TASK DESCRIPTION =
In the records below, find each line that holds "order" and return it.
+ + + + + + +
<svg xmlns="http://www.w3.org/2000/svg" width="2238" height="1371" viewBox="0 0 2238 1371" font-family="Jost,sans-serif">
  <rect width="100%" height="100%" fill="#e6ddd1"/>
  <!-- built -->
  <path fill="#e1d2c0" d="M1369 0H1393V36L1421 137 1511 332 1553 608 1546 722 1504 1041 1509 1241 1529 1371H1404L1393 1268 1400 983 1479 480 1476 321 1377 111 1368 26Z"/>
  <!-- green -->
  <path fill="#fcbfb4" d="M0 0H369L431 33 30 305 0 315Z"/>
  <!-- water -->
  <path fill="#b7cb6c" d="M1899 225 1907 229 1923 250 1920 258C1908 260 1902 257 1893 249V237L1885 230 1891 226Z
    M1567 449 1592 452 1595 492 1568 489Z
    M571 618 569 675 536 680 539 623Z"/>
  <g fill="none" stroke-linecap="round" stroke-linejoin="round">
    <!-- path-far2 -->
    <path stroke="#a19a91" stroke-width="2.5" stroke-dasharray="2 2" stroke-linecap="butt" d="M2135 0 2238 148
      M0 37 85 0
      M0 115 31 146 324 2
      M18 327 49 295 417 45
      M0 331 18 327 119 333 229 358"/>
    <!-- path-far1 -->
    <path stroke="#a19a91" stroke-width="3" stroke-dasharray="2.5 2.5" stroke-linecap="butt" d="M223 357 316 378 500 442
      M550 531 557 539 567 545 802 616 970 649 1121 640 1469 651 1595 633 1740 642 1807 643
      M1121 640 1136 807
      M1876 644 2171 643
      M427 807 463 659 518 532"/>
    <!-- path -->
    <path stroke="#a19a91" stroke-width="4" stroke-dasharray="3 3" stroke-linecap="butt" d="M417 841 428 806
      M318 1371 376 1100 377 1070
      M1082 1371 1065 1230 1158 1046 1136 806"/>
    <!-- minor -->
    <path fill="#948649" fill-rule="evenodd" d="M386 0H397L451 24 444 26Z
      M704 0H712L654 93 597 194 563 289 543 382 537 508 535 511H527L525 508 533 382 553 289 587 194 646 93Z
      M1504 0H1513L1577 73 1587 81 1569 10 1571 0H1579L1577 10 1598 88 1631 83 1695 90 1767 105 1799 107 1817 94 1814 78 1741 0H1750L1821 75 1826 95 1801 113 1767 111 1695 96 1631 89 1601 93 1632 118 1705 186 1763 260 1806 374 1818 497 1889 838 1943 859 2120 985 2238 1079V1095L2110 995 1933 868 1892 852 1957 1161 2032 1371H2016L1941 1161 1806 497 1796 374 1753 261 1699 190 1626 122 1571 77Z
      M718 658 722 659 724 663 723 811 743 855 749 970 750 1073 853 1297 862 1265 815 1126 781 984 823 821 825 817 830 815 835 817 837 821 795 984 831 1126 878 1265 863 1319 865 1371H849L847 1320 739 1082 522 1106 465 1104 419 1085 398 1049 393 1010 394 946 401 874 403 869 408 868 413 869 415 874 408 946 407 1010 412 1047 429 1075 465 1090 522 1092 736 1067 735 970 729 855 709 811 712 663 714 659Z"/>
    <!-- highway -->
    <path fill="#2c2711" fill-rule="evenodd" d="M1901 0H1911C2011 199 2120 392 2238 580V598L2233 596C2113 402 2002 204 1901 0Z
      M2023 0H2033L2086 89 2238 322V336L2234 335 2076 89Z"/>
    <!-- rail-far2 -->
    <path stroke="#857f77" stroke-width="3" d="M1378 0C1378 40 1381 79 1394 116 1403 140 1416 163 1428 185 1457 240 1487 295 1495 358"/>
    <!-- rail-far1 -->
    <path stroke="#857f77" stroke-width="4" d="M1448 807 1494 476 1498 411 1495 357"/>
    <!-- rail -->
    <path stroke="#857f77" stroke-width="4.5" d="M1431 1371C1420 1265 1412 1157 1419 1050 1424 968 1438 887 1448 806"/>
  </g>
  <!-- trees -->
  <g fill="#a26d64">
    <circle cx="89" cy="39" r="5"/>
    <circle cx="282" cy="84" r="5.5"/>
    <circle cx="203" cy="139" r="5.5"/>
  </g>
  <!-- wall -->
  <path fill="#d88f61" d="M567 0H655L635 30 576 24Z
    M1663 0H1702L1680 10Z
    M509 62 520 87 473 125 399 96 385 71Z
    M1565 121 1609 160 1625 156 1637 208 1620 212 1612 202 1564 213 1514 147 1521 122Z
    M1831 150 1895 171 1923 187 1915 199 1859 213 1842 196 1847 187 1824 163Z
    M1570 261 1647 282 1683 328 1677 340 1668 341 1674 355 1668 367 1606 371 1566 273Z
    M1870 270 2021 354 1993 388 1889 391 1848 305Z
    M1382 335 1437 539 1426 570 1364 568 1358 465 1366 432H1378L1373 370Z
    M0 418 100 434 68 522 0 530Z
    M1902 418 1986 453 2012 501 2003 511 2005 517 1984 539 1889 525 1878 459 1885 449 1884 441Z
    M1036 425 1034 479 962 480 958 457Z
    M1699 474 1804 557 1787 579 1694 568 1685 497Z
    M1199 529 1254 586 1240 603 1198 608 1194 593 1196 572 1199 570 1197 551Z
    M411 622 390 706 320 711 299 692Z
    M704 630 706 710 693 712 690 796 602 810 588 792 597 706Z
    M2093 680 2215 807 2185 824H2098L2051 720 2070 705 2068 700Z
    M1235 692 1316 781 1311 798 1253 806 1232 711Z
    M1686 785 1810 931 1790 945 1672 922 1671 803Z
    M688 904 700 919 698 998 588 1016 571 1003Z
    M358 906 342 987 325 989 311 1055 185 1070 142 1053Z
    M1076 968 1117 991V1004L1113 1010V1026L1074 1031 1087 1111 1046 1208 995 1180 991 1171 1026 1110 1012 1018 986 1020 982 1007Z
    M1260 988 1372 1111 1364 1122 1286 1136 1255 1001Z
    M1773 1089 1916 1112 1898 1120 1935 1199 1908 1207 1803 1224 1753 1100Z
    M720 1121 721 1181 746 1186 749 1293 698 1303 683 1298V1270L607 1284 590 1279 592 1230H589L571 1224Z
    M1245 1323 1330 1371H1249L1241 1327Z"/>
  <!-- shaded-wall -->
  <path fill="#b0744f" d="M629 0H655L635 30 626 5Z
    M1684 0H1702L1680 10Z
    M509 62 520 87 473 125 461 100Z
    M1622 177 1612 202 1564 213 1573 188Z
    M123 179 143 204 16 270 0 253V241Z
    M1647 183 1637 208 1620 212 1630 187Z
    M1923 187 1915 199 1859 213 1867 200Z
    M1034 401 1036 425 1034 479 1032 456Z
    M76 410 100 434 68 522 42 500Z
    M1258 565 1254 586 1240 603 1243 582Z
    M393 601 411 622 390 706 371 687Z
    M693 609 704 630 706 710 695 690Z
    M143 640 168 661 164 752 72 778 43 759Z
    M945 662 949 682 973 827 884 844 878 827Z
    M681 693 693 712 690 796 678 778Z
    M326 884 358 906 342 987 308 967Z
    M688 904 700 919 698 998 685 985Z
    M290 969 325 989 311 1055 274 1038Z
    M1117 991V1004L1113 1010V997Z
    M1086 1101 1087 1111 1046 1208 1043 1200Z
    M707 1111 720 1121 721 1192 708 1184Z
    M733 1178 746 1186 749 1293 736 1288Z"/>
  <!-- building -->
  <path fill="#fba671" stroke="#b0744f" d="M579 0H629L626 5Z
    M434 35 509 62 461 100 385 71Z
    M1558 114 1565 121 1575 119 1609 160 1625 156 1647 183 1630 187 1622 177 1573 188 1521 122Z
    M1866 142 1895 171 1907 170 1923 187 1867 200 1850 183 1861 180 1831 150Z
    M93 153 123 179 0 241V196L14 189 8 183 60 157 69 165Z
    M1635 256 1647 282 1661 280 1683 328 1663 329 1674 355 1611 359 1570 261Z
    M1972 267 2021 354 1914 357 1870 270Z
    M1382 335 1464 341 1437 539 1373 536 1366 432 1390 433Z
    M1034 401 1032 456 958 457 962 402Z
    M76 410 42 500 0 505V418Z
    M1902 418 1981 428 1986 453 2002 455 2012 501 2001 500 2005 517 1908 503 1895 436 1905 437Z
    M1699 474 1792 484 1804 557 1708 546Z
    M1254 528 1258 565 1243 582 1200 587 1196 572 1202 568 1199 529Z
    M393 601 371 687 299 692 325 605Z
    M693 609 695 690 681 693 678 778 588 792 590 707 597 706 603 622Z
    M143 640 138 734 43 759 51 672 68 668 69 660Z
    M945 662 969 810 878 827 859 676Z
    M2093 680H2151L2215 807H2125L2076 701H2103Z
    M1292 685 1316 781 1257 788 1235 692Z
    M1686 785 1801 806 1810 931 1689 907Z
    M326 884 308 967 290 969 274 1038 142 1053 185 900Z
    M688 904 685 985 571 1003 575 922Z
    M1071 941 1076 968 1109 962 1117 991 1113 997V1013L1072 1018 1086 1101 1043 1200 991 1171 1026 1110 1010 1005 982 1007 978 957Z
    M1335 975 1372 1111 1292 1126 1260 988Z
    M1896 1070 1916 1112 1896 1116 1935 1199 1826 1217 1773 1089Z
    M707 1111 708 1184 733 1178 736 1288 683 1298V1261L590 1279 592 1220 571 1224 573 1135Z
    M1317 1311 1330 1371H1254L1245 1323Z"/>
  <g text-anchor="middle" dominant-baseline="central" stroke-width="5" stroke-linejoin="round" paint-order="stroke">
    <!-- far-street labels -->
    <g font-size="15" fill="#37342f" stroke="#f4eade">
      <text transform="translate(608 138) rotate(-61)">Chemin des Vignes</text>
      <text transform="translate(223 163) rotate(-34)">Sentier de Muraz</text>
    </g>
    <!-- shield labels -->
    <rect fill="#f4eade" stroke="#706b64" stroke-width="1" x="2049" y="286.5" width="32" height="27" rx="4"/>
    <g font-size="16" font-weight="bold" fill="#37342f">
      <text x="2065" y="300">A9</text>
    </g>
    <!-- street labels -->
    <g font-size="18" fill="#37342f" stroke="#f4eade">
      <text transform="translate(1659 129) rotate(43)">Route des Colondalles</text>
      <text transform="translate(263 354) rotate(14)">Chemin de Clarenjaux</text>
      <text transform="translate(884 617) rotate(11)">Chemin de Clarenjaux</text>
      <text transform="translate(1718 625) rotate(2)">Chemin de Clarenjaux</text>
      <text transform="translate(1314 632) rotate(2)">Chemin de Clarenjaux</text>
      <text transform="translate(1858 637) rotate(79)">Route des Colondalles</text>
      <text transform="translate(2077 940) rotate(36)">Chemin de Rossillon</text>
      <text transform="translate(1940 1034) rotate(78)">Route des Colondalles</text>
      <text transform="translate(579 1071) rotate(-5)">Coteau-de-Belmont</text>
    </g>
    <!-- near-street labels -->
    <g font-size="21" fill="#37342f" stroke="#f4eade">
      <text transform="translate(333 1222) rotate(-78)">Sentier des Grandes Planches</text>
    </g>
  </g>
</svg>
+ + + + + + +
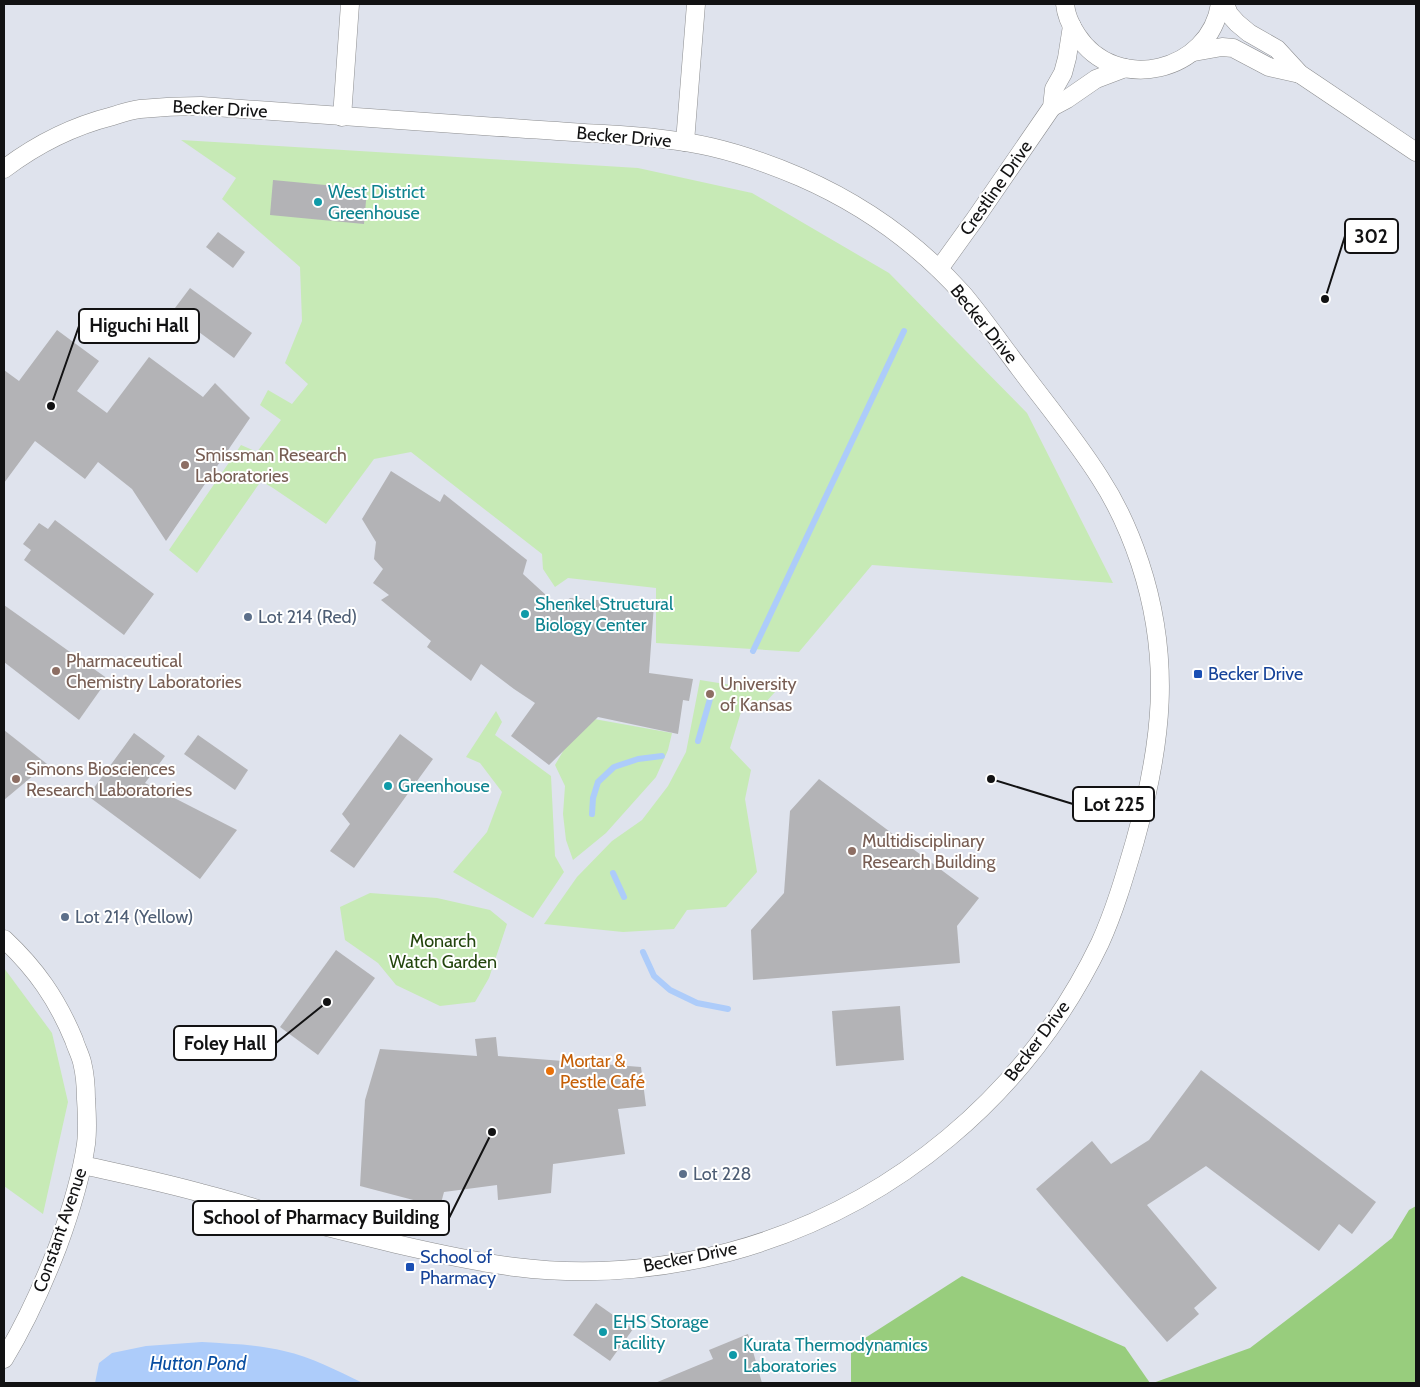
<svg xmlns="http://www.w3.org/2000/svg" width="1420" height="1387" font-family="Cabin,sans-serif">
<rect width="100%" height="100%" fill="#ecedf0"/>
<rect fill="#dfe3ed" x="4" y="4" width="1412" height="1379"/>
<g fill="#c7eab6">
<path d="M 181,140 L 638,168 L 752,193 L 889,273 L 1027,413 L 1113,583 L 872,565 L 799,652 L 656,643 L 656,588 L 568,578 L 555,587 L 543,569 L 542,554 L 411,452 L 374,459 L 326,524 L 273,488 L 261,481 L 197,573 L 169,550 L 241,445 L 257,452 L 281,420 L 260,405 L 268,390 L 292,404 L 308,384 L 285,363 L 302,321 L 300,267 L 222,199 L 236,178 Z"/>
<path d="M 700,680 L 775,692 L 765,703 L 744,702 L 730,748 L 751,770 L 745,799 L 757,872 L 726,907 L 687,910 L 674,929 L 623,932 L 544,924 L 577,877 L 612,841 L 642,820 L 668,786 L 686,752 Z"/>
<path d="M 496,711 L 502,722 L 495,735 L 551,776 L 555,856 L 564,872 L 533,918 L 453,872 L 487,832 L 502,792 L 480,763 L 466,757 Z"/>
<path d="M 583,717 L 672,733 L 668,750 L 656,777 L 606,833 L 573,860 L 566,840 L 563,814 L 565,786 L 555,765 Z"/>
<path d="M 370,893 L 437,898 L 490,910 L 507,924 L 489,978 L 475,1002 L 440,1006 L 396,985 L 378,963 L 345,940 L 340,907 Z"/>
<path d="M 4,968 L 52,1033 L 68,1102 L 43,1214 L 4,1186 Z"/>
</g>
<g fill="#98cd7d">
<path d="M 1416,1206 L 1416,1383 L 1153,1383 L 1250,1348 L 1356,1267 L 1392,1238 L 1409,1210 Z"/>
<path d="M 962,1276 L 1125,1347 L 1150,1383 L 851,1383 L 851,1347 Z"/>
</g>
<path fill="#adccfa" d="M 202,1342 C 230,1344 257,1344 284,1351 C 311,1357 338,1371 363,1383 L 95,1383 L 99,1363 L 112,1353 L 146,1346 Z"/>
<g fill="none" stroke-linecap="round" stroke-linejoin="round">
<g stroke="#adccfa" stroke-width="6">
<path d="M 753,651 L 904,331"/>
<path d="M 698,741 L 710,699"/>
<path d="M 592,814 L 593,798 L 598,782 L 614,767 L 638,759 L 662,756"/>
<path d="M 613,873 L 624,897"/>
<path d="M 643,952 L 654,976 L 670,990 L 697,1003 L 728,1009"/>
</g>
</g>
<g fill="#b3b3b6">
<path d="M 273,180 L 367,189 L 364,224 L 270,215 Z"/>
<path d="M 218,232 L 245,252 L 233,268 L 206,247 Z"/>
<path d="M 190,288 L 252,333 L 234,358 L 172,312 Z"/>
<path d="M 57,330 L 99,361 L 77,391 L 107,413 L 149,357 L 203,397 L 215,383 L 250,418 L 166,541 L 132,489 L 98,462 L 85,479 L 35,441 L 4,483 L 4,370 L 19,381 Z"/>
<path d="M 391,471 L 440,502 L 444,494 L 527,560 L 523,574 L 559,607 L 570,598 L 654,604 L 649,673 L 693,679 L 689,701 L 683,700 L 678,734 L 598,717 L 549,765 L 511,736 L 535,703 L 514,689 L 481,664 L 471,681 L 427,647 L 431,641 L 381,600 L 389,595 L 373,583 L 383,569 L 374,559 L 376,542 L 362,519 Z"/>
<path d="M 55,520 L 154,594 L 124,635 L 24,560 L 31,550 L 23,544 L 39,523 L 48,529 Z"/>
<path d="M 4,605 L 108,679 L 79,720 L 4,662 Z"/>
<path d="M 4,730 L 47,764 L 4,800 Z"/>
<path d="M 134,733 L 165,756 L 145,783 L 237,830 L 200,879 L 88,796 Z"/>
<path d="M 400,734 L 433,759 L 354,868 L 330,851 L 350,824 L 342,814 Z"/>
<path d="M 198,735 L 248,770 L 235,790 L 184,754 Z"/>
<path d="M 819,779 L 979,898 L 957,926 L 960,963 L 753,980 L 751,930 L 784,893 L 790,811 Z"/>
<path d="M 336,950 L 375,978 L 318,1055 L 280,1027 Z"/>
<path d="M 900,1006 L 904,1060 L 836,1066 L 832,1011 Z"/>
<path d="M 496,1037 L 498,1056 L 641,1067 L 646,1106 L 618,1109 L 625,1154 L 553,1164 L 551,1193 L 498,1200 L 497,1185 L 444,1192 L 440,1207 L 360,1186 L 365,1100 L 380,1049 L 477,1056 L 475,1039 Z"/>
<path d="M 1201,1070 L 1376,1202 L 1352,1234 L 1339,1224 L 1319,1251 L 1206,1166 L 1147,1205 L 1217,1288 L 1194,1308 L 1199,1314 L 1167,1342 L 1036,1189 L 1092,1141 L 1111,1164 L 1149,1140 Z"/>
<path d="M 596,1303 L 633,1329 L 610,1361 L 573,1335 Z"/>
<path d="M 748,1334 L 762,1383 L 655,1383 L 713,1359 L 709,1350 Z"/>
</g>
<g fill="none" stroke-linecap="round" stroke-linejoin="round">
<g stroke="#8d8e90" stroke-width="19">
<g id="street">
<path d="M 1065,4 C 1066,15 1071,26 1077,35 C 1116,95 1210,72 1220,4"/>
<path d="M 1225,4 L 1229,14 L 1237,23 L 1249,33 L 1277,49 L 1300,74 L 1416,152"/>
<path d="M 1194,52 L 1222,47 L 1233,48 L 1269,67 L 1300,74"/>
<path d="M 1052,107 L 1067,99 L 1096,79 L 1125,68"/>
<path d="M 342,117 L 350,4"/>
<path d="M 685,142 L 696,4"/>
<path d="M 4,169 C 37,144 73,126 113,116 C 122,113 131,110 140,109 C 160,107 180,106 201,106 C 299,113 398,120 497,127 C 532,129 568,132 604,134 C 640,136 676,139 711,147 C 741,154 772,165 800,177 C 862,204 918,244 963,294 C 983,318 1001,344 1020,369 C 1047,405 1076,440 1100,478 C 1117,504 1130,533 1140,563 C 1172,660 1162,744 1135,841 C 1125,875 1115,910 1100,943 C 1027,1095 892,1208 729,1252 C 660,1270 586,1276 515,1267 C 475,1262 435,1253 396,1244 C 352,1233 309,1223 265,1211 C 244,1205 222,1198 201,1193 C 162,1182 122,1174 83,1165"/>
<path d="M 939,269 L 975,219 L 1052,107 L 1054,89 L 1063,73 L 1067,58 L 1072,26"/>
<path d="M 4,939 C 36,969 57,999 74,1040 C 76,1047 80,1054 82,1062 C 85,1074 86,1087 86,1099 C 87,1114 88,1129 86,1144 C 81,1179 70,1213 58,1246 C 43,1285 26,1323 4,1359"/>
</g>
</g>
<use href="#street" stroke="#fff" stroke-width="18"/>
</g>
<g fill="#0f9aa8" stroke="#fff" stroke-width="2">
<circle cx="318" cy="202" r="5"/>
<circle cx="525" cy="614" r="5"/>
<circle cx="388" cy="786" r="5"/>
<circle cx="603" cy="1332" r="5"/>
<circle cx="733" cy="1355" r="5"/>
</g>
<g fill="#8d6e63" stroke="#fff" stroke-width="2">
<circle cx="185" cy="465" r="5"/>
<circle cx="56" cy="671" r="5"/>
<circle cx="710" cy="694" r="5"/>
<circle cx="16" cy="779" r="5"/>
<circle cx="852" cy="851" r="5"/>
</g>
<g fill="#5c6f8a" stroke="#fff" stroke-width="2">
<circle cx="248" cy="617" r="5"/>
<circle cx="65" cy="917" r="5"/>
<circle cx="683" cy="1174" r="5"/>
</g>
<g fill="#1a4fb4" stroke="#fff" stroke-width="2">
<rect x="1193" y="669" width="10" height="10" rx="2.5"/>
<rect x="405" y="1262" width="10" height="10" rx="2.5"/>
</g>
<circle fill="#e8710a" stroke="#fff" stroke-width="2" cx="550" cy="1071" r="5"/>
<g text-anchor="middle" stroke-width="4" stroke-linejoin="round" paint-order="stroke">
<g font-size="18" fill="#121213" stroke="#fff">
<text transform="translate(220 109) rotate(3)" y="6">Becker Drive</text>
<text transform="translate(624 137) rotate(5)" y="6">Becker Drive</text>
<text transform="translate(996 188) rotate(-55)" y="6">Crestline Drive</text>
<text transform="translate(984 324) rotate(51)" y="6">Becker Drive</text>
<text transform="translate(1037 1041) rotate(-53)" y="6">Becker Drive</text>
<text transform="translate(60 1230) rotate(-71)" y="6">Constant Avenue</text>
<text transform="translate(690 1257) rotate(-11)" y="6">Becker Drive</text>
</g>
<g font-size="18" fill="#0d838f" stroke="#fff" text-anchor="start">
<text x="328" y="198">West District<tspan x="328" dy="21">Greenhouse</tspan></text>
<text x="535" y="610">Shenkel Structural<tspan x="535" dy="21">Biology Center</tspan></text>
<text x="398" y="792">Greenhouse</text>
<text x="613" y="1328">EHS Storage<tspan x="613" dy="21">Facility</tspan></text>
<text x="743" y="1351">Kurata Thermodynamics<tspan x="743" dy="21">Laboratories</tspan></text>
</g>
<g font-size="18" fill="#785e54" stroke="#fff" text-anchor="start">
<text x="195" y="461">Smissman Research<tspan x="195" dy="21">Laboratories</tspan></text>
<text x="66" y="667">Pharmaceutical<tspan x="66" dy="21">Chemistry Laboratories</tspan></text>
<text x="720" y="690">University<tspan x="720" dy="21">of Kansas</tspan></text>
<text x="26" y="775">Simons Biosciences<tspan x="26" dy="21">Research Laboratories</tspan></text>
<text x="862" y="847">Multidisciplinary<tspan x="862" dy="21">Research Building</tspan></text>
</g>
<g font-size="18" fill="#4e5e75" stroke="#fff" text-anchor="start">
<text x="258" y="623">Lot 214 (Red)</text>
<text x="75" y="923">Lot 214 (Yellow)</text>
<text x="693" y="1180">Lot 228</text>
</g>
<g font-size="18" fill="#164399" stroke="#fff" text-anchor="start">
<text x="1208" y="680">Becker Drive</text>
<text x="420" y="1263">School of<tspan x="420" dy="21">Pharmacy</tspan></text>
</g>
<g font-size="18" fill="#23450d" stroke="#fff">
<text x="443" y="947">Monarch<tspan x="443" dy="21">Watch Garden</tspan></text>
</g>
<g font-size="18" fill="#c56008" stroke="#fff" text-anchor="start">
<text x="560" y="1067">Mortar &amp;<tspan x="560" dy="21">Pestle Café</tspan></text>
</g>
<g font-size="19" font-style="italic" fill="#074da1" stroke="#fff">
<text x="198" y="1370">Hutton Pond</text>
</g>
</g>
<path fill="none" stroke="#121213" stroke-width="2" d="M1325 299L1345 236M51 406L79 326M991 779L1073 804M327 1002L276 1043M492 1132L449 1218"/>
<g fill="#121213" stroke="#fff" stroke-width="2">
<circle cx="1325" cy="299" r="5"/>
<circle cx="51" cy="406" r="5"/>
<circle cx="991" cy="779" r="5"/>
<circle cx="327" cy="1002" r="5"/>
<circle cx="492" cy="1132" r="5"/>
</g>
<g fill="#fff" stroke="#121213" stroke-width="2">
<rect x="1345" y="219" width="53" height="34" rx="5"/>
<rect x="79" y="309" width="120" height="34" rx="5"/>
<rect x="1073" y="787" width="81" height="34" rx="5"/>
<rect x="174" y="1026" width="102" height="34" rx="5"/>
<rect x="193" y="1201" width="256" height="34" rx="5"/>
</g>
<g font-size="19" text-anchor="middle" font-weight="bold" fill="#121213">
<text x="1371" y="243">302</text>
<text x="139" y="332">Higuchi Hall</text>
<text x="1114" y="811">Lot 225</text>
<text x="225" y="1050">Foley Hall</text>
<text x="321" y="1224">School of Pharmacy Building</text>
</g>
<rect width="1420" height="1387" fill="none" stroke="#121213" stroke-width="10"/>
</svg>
+ + + + + + +
ANSWER FOR THIS EXERCISE =
  <g text-anchor="middle" dominant-baseline="central" stroke-width="5" stroke-linejoin="round" paint-order="stroke">
<g text-anchor="middle" stroke-width="4" stroke-linejoin="round" paint-order="stroke">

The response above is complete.